So where are all the feminists demanding that a woman's body is her own? Where are the civil libertarians protesting the infringement of this woman's freedom of expression? Where are the liberals upset that private proclivities are being judged as public menaces?
They are nowhere. They have allowed this wanton attack upon individual freedom because it suits their peculiar morality. Worse, this woman did nothing criminal nor even morally wrong. No one was hurt or harmed. She did what she did in her own time – titillated straight men in a magazine format.
“To pose for a porn magazine simply lets the side down.”But what of the New Zealand Teachers' Disciplinary Tribunal? How did it come to this decision, to prohibit Ms Whitwell from teaching, for the rest of her life? Well, let's take a peek at decision 011/07, the Whitwell case:
The connection with the teaching profession was made even more explicit with the Respondent obviously draped over a school desk, leaving no doubt that there was a premeditated connection between the Respondent as a pornographic model, and her role as part of the teaching profession. Clearly the Respondent’s participation in a pornographic photographic feature has become a focal point of repeated publicity. It has become high profile, heightening the potential damage to the teaching profession. It was also noted that the majority of the teaching profession are women, who may find the Respondent’s activity and close connection to the teaching profession particularly distasteful.

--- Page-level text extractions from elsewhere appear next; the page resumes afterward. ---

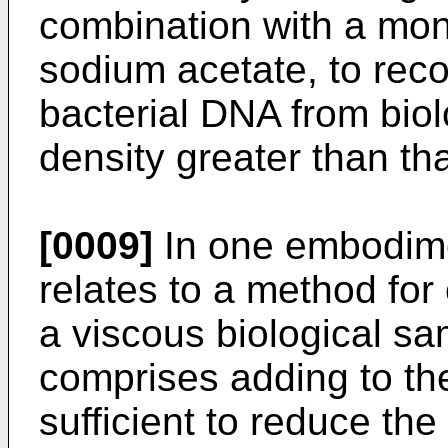
combination with a mon
sodium acetate, to reco
bacterial DNA from bio
density greater than tha
[0009]
In one embodime
relates to a method for
a viscous biological s
comprises adding to th
sufficient to reduce the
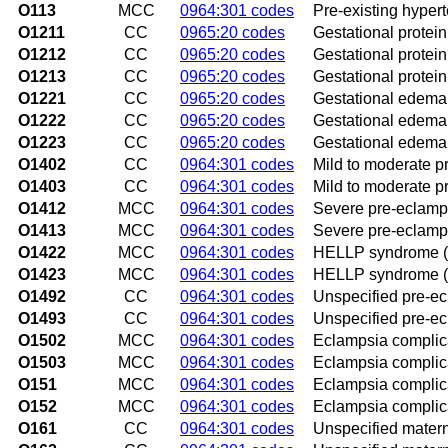
O113
MCC
0964:301 codes
Pre-existing hypert
O1211
CC
0965:20 codes
Gestational proteinu
O1212
CC
0965:20 codes
Gestational protein
O1213
CC
0965:20 codes
Gestational proteinu
O1221
CC
0965:20 codes
Gestational edema w
O1222
CC
0965:20 codes
Gestational edema 
O1223
CC
0965:20 codes
Gestational edema w
O1402
CC
0964:301 codes
Mild to moderate p
O1403
CC
0964:301 codes
Mild to moderate pr
O1412
MCC
0964:301 codes
Severe pre-eclamps
O1413
MCC
0964:301 codes
Severe pre-eclampsi
O1422
MCC
0964:301 codes
HELLP syndrome (H
O1423
MCC
0964:301 codes
HELLP syndrome (H
O1492
CC
0964:301 codes
Unspecified pre-ec
O1493
CC
0964:301 codes
Unspecified pre-ecl
O1502
MCC
0964:301 codes
Eclampsia complica
O1503
MCC
0964:301 codes
Eclampsia complica
O151
MCC
0964:301 codes
Eclampsia complica
O152
MCC
0964:301 codes
Eclampsia complic
O161
CC
0964:301 codes
Unspecified materna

Finally, in the context of the impact on the wider profession the majority of the Tribunal reflected again on the Respondent’s warning not to impose Victorian standards on today’s modern society which had different values. The majority of the Tribunal considered this issue very carefully and debated it at length. Without a doubt, it was agreed that teachers are expected to set and inculcate the values and standards of the communities they serve. It is true that these values and standards change and evolve over time. The majority of the Tribunal was also guided by the evidence presented by the school, and the reactions of the community served by the school. It was also noted that Rule 9(1)(o), was a broad test that covered actions that brought or were likely to bring discredit to the profession. This signalled a clear intention by Parliament to capture a wide range of activity with the aim of preserving and protecting the integrity of the profession. Accordingly, the majority of the Tribunal concluded after extensive deliberations, that the Respondent on this occasion had over stepped the mark and engaged in serious misconduct that was likely to bring the profession into disrepute.

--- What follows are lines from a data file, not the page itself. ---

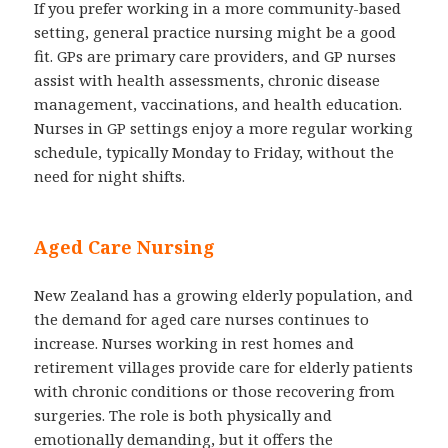
If you prefer working in a more community-based
setting, general practice nursing might be a good
fit. GPs are primary care providers, and GP nurses
assist with health assessments, chronic disease
management, vaccinations, and health education.
Nurses in GP settings enjoy a more regular working
schedule, typically Monday to Friday, without the
need for night shifts.
Aged Care Nursing
New Zealand has a growing elderly population, and
the demand for aged care nurses continues to
increase. Nurses working in rest homes and
retirement villages provide care for elderly patients
with chronic conditions or those recovering from
surgeries. The role is both physically and
emotionally demanding, but it offers the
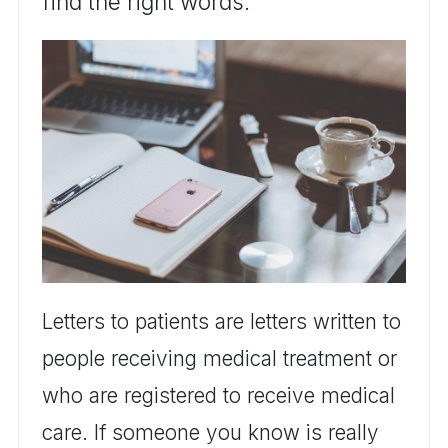
find the right words.
Letters to patients are letters written to
people receiving medical treatment or
who are registered to receive medical
care. If someone you know is really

On the above bases our conclusion is that the Complainant has made out its allegation that the Respondent has behaved in a way which constitutes serious misconduct.
Neil Kevin Mallon who is one of the New Zealand Teachers Council’s Case Co-ordinators, Aaron James Montgomery who is employed by the Council as a Systems Administrator and the Chair of the Board of the school which employed the Respondent for a time (and to whom we will refer as “Ms F”).

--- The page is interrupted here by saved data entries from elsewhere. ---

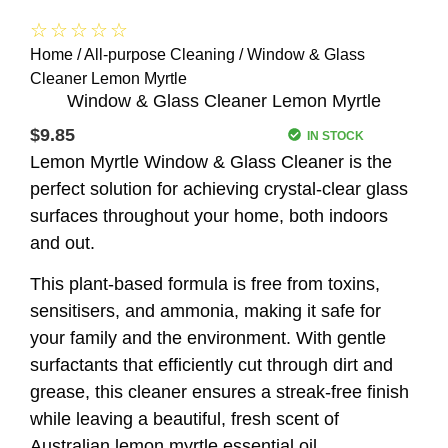
☆
☆
☆
☆
☆
Home
/
All-purpose Cleaning
/ Window & Glass
Cleaner Lemon Myrtle
Window & Glass Cleaner Lemon Myrtle
$
9.85
IN STOCK
Lemon Myrtle Window & Glass Cleaner is the
perfect solution for achieving crystal-clear glass
surfaces throughout your home, both indoors
and out.
This plant-based formula is free from toxins,
sensitisers, and ammonia, making it safe for
your family and the environment. With gentle
surfactants that efficiently cut through dirt and
grease, this cleaner ensures a streak-free finish
while leaving a beautiful, fresh scent of
Australian lemon myrtle essential oil.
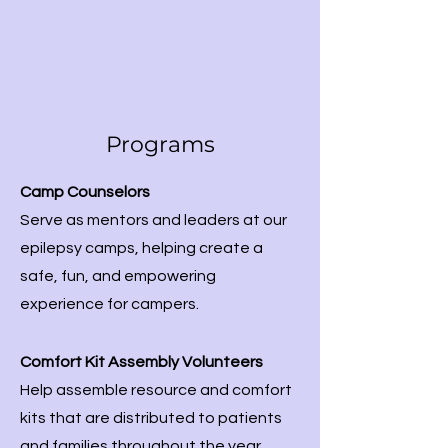
Programs
Camp Counselors
Serve as mentors and leaders at our
epilepsy camps, helping create a
safe, fun, and empowering
experience for campers.​
Comfort Kit Assembly Volunteers
Help assemble resource and comfort
kits that are distributed to patients
and families throughout the year.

Very broadly speaking, there are three aspects of this. There was an editorial piece in which the magazine focused on the fact that the Respondent was a New Zealand teacher and that her featuring in the magazine was the subject of an investigation by the New Zealand Teachers Council. It sought to portray this as a contest between outmoded values on the one hand and personal freedom on the other. There was a narrative feature concerning the Respondent which emphasised much the same points. Neither of these pieces could be described as high water marks of journalism. Finally, there was a series of photographs of the Respondent. One area of controversy between the parties during the course of the hearing was the extent to which the Respondent was in any sense responsible for the emphasis placed in all of this on her being a teacher. In relation to this, the Complainant pointed both to the references in the editorial and the narrative to the fact that the Respondent was a teacher and to aspects of the photographs. The Respondent’s position, as it emerged, both on the papers and at the hearing, was that
XXXXXXXXXwas responsible for making the link and that she herself had no control over their editorial or narrative pieces and should not be held accountable for them. Frankly, the Tribunal regards that contention as an attempt to stretch its credibility beyond endurance. By the time of the XXXXXXXXXshoot, the Respondent was well aware that the fact that she was a teacher was an integral part of the magazine’s interest in her, and, by agreeing to pose for the magazine, must be taken to have consented to and been complicit in the presentation of her as a teacher. No doubt the magazine’s staff determined the way in which she was described, but it is in the Tribunal’s view nothing short of disingenuous for the Respondent to say that she cannot be held responsible for this description. Quite apart from anything else, the photographs include one of the Respondent draped over an old fashioned school desk. In the Tribunal’s view, the Respondent must assume responsibility for her being presented as a teacher and the emphasis placed on the New Zealand Teachers Council’s investigation. As to the photographs themselves, they depict the Respondent in various states of undress including totally naked.